- _WHAT IS REQUIRED_: Transcribe every entry word for word, but drop the pictures.

■ ■ ■ ■ ■ ■ ■

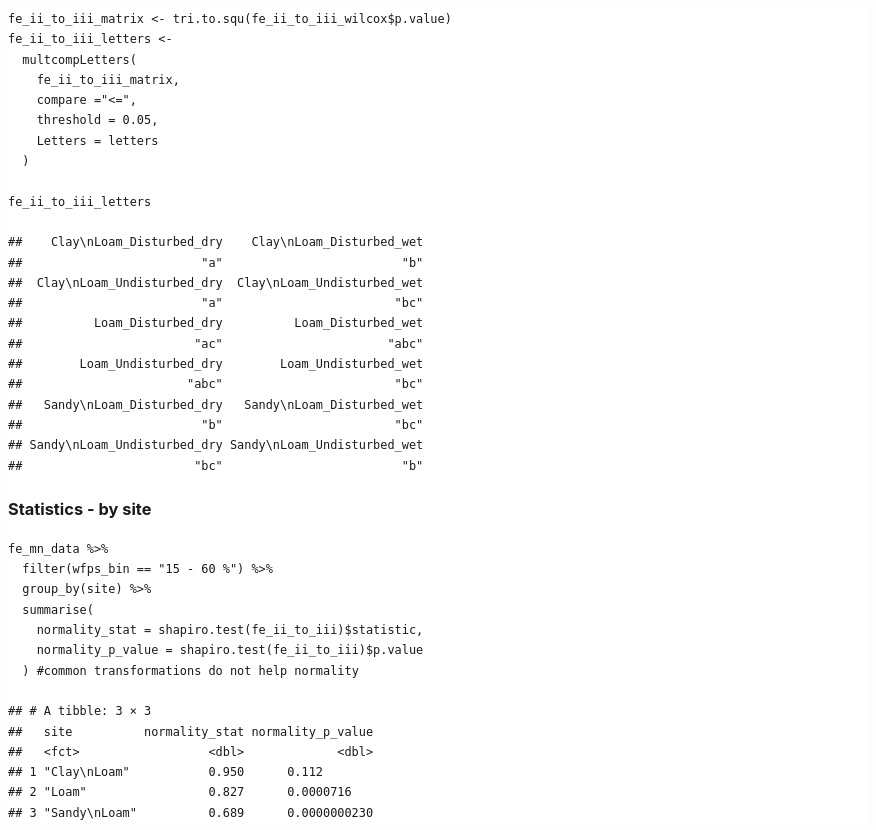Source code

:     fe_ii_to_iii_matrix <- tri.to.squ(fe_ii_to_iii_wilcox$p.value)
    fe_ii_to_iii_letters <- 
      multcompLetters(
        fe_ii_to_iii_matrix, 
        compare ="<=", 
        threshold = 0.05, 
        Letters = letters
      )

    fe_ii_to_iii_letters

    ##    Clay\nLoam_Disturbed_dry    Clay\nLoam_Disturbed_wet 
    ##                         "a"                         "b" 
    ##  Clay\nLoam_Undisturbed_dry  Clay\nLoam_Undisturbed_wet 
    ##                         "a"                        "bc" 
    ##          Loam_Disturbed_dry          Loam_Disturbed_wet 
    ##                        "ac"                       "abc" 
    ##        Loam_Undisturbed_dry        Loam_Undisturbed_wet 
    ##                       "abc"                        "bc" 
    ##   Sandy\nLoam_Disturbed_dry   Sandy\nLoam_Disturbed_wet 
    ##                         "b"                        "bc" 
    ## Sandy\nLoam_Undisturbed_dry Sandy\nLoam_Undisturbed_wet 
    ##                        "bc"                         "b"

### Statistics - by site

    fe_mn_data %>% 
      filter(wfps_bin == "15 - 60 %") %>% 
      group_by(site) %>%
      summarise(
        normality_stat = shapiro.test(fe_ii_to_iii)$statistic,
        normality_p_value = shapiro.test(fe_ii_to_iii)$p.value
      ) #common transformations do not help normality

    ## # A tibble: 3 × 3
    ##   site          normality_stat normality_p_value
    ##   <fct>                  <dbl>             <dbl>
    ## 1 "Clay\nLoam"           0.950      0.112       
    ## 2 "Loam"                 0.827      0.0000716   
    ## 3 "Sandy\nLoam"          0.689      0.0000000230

■ ■ ■ ■ ■ ■ ■

- _SOLVED PROBLEM_:
Source code

:     fe_ii_to_iii_matrix <- tri.to.squ(fe_ii_to_iii_wilcox$p.value)
    fe_ii_to_iii_letters <- 
      multcompLetters(
        fe_ii_to_iii_matrix, 
        compare ="<=", 
        threshold = 0.05, 
        Letters = letters
      )

    fe_ii_to_iii_letters

    ##    Clay\nLoam_Disturbed_dry    Clay\nLoam_Disturbed_wet 
    ##                         "a"                         "b" 
    ##  Clay\nLoam_Undisturbed_dry  Clay\nLoam_Undisturbed_wet 
    ##                         "a"                        "bc" 
    ##          Loam_Disturbed_dry          Loam_Disturbed_wet 
    ##                        "ac"                       "abc" 
    ##        Loam_Undisturbed_dry        Loam_Undisturbed_wet 
    ##                       "abc"                        "bc" 
    ##   Sandy\nLoam_Disturbed_dry   Sandy\nLoam_Disturbed_wet 
    ##                         "b"                        "bc" 
    ## Sandy\nLoam_Undisturbed_dry Sandy\nLoam_Undisturbed_wet 
    ##                        "bc"                         "b"

### Statistics - by site

    fe_mn_data %>% 
      filter(wfps_bin == "15 - 60 %") %>% 
      group_by(site) %>%
      summarise(
        normality_stat = shapiro.test(fe_ii_to_iii)$statistic,
        normality_p_value = shapiro.test(fe_ii_to_iii)$p.value
      ) #common transformations do not help normality

    ## # A tibble: 3 × 3
    ##   site          normality_stat normality_p_value
    ##   <fct>                  <dbl>             <dbl>
    ## 1 "Clay\nLoam"           0.950      0.112       
    ## 2 "Loam"                 0.827      0.0000716   
    ## 3 "Sandy\nLoam"          0.689      0.0000000230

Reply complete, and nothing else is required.